TASK TO COMPLETE:
In the data that follows, how many lines contain the word "with"? Give only that number.

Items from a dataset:

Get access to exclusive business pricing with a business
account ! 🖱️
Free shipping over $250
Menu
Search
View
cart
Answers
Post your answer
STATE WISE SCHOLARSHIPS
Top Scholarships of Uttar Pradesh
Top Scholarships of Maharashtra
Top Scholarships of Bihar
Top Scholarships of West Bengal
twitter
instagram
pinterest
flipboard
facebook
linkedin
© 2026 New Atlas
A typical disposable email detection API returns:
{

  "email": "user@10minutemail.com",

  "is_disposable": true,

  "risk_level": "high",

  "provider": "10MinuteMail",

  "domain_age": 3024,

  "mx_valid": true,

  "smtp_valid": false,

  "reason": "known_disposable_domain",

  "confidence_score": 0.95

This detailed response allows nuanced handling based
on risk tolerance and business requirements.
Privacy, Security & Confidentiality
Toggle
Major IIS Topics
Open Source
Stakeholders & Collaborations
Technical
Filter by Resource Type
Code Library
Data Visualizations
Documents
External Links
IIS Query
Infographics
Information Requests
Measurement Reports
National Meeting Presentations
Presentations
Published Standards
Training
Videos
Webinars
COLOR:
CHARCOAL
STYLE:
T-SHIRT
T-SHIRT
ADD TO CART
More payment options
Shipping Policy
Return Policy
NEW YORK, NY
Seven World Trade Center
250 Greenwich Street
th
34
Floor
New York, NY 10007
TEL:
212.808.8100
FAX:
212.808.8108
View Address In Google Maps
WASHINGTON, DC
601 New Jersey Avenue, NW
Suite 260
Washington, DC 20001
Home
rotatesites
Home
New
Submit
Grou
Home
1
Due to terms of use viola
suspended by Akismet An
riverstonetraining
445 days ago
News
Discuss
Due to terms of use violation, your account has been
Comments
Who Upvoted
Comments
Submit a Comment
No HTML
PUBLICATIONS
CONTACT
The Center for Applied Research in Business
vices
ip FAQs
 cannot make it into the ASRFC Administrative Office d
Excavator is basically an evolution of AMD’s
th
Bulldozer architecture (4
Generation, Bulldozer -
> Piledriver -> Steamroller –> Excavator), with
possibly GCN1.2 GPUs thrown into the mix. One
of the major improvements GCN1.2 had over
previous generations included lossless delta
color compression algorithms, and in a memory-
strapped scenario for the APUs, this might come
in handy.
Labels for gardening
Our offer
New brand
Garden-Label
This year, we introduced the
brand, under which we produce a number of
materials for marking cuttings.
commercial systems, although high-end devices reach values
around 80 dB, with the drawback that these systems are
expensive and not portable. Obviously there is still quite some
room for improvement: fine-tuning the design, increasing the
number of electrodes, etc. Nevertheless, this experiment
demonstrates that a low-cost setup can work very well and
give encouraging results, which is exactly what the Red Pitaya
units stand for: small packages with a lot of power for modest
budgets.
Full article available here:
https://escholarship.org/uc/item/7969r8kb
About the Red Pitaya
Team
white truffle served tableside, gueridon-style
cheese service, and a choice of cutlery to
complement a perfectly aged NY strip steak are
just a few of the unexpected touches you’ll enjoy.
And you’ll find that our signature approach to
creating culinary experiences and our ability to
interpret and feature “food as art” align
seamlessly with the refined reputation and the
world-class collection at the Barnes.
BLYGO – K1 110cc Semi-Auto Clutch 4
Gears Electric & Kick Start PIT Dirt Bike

YOUR SOLUTION:
5